Gene Expression

Populism & public religion

Half Sigma points me to The Legend of a Heretic, which chronicles the close relationship between Robert G. Ingersoll, a prominent American agnostic of the 19th century, and the Republican Party elite of that time. It seems ironic that though we are a nation which explicitly bans formal religious tests, we live at a time where an implicit religious test exists. This despite the fact that Andrew Jackson was probably the first of our presidents who would be considered an orthodox Christian. But even as late as 1908 a Unitarian, William Howard Taft, was president (despite some grumblings about his unorthodox Christianity).

What happened? The past generation has witnessed a massive growth in the number of those who disavow affiliation with an institutional religion, and yet our elected leaders are even more aggressive in testifying to their religiosity. I think this a manifestation of the polarization of religious opinion; while the non-religious increase their share and evangelicals maintain their proportion, the moderates have declined. Since the non-religious are the smallest segment and we live in a democracy so politicians react appropriately. I also don’t think it’s any surprise that when suffrage among males was generally constrained by property qualifications in most states cultural populists such as Andrew Jackson were not elected to the highest office (even political populists such as Thomas Jefferson were cultural elitists).1

The underlying dynamic can be seen more clearly in European politics; limited suffrage which extends to the upper bourgeois benefits parties of the “Left” which we might term liberal. Once the suffrage expands to the whole populace the liberal parties become marginalized and the Left becomes synonymous with more a socialistic orientation; see the replacement of the Liberals and National Liberals in the United Kingdom and Germany by socialist parties as the opposition to the Right. Liberals become bit players & Third Forces defined by their hostility toward both the corporatism of the Right (symbolized by religion) and that of the Left (symbolized by labor organizations). In Latin America there has often been a tension among anti-Rightists between those who are positively anti-clerical and those who might accept a modus vivendi, with the difference often manifesting along class lines. During the Mexican revolution some of the followers of Emiliano Zapata were offended at the extreme anti-clericalism of the other factions, which reflected anti-religious sensibilities in vogue among the elite.


  1. #1 jeffk
    July 23, 2008

    I think that there’s another factor as well, which is that many agnostics, while no longer believing, find the existence of religion comforting, which (to them) is a desirable quality to have in a leader. Their parents were religious, their grandparents were religious, and even if they don’t go to church, they want to look and see that religious person in charge. Here on ScienceBlogs, there we have fire-breathing, unapologetic, intellectual atheists. But I suspect many of those self-reporting agnostics either actually think of themselves as having failed somehow for having lost their faith – and I think since many liberals in particular actively fall over themselves to respect religion even if they don’t believe it, they certainly have no problem voting for it.

  2. #2 bgc
    July 23, 2008

    Could it be as simple as the recognition that (as most surveys suggest – e.g. – and lots more from Roy Guhname) believing, churchgoing Christians are on the whole more moral people than atheists – more altruistic, better-behaved etc.
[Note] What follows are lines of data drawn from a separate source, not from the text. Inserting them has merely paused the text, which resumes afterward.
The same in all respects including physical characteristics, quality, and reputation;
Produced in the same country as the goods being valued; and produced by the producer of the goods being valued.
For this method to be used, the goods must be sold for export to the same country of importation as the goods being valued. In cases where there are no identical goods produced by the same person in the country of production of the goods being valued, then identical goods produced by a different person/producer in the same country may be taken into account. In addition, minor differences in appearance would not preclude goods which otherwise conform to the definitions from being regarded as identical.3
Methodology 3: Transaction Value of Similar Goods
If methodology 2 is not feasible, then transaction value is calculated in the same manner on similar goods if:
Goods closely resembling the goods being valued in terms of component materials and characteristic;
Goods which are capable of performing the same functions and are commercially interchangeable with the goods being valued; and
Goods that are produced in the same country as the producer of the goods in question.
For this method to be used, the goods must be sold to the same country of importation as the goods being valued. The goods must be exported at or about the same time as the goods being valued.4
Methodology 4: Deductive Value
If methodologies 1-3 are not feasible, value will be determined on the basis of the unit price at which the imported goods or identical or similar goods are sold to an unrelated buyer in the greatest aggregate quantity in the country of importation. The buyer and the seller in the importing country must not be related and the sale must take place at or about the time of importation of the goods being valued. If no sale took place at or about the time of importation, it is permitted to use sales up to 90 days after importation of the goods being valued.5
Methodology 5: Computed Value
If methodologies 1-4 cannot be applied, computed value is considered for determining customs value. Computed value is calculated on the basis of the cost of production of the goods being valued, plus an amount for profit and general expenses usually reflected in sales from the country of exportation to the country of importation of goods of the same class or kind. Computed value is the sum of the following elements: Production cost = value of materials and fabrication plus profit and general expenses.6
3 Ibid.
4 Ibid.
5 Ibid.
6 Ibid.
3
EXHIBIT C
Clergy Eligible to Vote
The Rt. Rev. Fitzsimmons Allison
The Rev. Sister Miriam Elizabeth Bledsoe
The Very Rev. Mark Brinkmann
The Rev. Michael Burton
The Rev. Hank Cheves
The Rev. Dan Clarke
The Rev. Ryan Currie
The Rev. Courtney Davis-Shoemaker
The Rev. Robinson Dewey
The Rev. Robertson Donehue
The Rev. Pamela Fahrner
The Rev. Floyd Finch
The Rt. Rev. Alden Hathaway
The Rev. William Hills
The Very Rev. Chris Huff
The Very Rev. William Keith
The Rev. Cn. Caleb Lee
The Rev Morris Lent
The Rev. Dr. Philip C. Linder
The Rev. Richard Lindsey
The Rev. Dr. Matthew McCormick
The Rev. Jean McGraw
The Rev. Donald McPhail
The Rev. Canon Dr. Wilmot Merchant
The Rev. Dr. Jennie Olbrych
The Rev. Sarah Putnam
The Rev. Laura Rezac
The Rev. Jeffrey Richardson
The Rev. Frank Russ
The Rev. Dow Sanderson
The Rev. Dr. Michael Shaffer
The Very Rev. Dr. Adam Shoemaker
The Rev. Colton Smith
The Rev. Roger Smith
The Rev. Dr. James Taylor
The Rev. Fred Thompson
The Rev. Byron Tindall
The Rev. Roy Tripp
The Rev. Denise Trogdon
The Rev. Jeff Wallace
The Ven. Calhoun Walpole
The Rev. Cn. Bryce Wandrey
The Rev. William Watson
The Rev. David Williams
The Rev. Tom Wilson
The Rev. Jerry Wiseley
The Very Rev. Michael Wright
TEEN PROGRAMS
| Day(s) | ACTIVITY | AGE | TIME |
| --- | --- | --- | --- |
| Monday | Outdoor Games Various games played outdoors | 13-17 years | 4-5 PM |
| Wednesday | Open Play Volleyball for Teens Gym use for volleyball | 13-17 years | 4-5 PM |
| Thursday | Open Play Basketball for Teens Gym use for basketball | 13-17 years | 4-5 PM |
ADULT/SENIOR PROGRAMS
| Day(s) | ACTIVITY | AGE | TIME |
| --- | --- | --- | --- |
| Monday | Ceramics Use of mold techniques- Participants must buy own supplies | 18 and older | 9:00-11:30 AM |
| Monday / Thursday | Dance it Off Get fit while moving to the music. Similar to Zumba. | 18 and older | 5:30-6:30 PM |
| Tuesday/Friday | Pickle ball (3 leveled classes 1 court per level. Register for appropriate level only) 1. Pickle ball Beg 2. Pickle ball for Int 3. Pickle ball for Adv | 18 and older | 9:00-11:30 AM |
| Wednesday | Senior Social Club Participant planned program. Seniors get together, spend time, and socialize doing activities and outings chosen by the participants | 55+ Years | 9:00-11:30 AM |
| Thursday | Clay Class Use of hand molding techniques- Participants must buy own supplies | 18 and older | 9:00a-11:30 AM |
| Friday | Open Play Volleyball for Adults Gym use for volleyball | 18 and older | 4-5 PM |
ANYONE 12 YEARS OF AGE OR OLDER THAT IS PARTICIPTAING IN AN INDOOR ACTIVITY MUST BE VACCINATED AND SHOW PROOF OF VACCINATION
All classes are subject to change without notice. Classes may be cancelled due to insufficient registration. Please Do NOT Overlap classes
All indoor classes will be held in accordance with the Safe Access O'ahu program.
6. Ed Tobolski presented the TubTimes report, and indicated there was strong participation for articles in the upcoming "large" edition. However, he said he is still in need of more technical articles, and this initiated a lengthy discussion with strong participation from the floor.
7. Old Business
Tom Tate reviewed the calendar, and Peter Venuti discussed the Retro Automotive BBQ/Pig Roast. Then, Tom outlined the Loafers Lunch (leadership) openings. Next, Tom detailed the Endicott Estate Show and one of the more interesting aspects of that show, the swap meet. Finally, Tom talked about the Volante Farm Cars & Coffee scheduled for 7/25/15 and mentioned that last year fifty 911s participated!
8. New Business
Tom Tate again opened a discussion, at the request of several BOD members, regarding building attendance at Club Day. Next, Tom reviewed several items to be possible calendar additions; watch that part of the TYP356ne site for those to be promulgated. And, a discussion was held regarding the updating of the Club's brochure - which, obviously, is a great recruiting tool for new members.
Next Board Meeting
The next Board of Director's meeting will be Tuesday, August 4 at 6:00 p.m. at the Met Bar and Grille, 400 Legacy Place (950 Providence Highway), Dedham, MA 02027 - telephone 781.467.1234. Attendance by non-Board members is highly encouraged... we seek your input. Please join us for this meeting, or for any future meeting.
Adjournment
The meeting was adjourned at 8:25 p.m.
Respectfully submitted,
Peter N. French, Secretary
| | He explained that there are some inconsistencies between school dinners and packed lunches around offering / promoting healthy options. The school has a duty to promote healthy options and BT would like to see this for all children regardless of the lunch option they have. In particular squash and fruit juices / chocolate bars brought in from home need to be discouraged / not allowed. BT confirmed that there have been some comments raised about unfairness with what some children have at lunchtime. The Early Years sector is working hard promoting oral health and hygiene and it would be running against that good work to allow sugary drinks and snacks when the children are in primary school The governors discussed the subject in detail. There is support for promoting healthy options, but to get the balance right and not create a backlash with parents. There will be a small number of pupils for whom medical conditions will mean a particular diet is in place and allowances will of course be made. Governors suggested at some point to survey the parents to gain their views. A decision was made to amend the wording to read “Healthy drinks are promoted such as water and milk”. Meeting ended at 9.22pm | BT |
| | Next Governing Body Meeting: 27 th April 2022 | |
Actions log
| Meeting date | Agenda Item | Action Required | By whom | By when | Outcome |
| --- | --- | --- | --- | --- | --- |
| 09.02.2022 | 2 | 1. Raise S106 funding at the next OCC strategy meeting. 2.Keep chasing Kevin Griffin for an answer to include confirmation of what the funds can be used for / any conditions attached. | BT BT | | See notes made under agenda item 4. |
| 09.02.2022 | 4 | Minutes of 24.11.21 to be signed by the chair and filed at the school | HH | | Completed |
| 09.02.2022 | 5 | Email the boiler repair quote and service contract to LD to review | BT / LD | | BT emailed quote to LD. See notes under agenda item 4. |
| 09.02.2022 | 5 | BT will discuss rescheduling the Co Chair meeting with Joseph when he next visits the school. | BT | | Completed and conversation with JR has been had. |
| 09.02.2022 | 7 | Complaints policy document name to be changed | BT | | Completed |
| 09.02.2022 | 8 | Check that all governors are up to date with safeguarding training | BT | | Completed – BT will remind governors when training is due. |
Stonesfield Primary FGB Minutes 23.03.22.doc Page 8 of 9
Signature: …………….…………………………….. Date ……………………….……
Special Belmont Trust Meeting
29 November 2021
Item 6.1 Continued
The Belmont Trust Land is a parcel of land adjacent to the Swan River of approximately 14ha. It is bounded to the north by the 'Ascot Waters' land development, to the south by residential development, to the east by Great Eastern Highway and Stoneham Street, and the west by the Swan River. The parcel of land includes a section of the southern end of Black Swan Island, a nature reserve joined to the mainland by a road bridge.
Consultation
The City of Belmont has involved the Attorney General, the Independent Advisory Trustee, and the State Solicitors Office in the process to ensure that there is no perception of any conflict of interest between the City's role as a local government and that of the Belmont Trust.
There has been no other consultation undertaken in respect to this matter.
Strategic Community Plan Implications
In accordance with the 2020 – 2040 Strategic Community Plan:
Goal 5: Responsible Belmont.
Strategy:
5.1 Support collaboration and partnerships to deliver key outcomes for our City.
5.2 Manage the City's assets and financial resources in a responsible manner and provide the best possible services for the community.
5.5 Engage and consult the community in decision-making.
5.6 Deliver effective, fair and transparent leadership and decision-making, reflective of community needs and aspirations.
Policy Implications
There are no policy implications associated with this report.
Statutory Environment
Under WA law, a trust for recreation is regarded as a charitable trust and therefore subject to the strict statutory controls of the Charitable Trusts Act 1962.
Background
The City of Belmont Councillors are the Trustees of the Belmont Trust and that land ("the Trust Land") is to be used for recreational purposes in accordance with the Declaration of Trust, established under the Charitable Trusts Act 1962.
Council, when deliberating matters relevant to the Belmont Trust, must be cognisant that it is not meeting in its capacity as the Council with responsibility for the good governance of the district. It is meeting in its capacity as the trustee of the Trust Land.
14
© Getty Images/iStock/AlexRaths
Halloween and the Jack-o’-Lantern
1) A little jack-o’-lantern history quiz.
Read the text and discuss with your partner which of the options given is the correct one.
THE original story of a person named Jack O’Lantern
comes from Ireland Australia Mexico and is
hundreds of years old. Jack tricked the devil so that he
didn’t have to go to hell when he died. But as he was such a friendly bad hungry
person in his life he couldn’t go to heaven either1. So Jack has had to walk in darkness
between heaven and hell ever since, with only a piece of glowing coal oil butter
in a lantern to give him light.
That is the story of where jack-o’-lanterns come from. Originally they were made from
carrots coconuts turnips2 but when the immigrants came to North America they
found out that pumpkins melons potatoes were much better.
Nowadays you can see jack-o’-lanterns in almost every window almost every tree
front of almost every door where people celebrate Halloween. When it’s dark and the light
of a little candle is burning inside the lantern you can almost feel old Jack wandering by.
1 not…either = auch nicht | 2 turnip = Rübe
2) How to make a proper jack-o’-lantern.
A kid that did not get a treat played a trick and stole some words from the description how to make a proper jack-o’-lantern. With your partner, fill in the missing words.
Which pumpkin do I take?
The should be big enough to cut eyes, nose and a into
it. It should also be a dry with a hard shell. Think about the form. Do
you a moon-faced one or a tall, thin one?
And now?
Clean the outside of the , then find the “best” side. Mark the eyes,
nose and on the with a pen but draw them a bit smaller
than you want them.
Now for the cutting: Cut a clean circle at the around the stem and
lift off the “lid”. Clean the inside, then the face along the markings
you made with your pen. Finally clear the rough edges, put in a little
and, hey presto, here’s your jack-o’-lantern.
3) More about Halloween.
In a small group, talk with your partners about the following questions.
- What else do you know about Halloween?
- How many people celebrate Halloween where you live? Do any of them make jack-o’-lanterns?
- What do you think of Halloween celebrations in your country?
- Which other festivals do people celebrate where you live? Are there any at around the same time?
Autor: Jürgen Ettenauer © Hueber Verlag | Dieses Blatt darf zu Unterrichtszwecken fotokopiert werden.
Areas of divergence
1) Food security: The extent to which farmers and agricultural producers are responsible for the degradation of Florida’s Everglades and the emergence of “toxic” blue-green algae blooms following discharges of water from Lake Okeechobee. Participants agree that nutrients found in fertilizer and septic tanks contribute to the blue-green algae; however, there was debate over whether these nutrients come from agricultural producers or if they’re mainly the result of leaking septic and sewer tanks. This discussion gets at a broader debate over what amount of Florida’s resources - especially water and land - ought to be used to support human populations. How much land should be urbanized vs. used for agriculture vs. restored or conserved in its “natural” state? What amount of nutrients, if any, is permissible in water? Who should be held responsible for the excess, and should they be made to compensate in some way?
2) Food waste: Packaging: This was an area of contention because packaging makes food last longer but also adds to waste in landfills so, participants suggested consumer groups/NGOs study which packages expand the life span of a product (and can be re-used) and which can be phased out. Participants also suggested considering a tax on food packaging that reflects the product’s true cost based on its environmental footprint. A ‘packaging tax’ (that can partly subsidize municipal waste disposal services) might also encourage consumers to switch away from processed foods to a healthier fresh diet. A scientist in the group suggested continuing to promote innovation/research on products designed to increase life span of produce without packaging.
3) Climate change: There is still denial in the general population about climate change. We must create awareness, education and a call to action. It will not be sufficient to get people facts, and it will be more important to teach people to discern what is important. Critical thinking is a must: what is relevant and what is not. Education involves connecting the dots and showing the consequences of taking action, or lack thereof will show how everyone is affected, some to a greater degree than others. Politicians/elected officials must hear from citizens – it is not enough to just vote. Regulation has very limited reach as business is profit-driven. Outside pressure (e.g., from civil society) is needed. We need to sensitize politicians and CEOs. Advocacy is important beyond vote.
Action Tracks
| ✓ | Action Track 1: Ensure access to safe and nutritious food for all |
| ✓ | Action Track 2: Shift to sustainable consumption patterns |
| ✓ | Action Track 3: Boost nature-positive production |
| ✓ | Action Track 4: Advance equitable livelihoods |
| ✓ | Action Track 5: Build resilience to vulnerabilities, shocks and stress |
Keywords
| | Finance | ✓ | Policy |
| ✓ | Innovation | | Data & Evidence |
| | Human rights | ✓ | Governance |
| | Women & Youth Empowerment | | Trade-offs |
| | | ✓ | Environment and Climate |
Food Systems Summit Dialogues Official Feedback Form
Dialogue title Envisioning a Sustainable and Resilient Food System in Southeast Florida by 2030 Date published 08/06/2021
    If politicians can convince the public that they have the moral characteristics of church-going Christians, then this makes them electorally more-appealing.

  3. #3 Manduca
    July 23, 2008

    The survey bgc cites reports on drug and alcohol use only. How is that a measure of morality?

    Societies with greater religious belief have higher rates of murder, abortion, promiscuity, STDs and suicide.

    Religious people have no monopoly on morality. The “simple recognition” is nothing of the sort – it is a projection by the religious (if their religion motivates them to be moral) that non-believers cannot possibly have any motivation to be moral.

    Atheists (and most people, if you question them deeply enough) base their treatment of other people on empathy, experience and reason, not the bible, and not fear of punishment or hope for reward.